I meant something in the line of square-root balancing used for model order reduction (https://doi.org/10.1016/S1474-6670(17)49168-3 or https://doi.org/10.1109/CDC.1991.261486 and certainly described elsewhere). Perhaps it may be relevant for you problem, maybe not. Just in case, the author has been actively developing MatrixEquations.jl package. Have a look at it, perhaps you may find something relevant there.

Typically you should look at the minimum time rather than the median, since timing noise is always positive. (I usually use @btime, which only reports the minimum.) When you do that, the conclusion is the opposite on my computer:

julia> @btime $a' * $a;
  49.545 μs (2 allocations: 78.20 KiB)

julia> @btime $b' * $a;
  30.643 μs (2 allocations: 78.20 KiB)

Similarly for a larger matrix:

julia> @btime $A' * $A;
  342.402 μs (2 allocations: 78.20 KiB)

julia> @btime $B' * $A;
  246.269 μs (2 allocations: 78.20 KiB)

It looks like the culprit is threading — it seems that dgemm is better-parallelized than dysrk in OpenBLAS, probably because the computation in dgemm is more regular. If I change to single-threaded BLAS then dsyrk is faster in both cases:

julia> LinearAlgebra.BLAS.set_num_threads(1)

julia> @btime $A' * $A;
  487.042 μs (2 allocations: 78.20 KiB)

julia> @btime $B' * $A;
  602.739 μs (2 allocations: 78.20 KiB)

julia> @btime $a' * $a;
  58.816 μs (2 allocations: 78.20 KiB)

julia> @btime $b' * $a;
  61.733 μs (2 allocations: 78.20 KiB)
3 Likes

Thanks, I am not sure I fully understand the whole process yet, but it may be useful later.

1 Like

To step back a little bit, do you actually need to compute that matrix? If you just need a few entries or to apply it to vectors or something, something like this pseudo-julia might be helpful:

struct GramMatrix{T} 
  X::Matrix{T} # Or perhaps a QR factorization of X?
end

Base.getindex(G::GramMatrix{T}, j::Int64, k::Int64) where{T} = # small inner product of j/k slices
Base.*(G::GramMatrix{T}, x::Vector{T}) where{T} = # manual two-part matrix multiplication
Base.\(G::GramMatrix{T}, x::Vector{T}) where{T} = ... #, perhaps using IterativeSolvers.jl with your fast matvec

# ....

Of course if you need the whole matrix then this won’t be enough, but particularly for very rectangular X you could potentially stand to save a lot with just a few lines of code like this if you only need something simple.

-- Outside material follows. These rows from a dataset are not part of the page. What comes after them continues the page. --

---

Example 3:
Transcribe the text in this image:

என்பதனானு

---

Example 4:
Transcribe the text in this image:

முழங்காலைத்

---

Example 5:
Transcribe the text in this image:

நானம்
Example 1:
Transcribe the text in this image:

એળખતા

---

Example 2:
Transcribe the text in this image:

Sorry for the (very) late reply !

Actually, I am computing some reduced normal equations from covariance and cross covariance matrices.
So I have some CovX = X'*X,CrcovXY = X'*Y and CovY = Y'*Y matrices, which are then assembled as
Z = CovY - CrcovXY'*CovX*CrcovY.

Of course, this gets me in much numerical trouble and there seems to be a lot of error propagation.
For instance, though Z should theoretically be Hermitian, it is numerically not.

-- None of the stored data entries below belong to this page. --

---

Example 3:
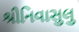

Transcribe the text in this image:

શ્રીનિવાસુલુ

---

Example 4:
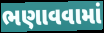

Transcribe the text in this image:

ભણાવવામાં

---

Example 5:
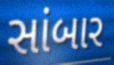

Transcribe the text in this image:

સાંબાર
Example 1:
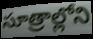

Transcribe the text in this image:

సూత్రాల్లోని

I read the articles you mention a bit more thoroughly. It seems that the available algorithms to perform the computation of the Cholesky decomposition of the Gramian matrix require to have a realization of a system (whether in continuous or discrete time). Because of that, I do not see how to take advantage of this (yet promising otherwise) approach.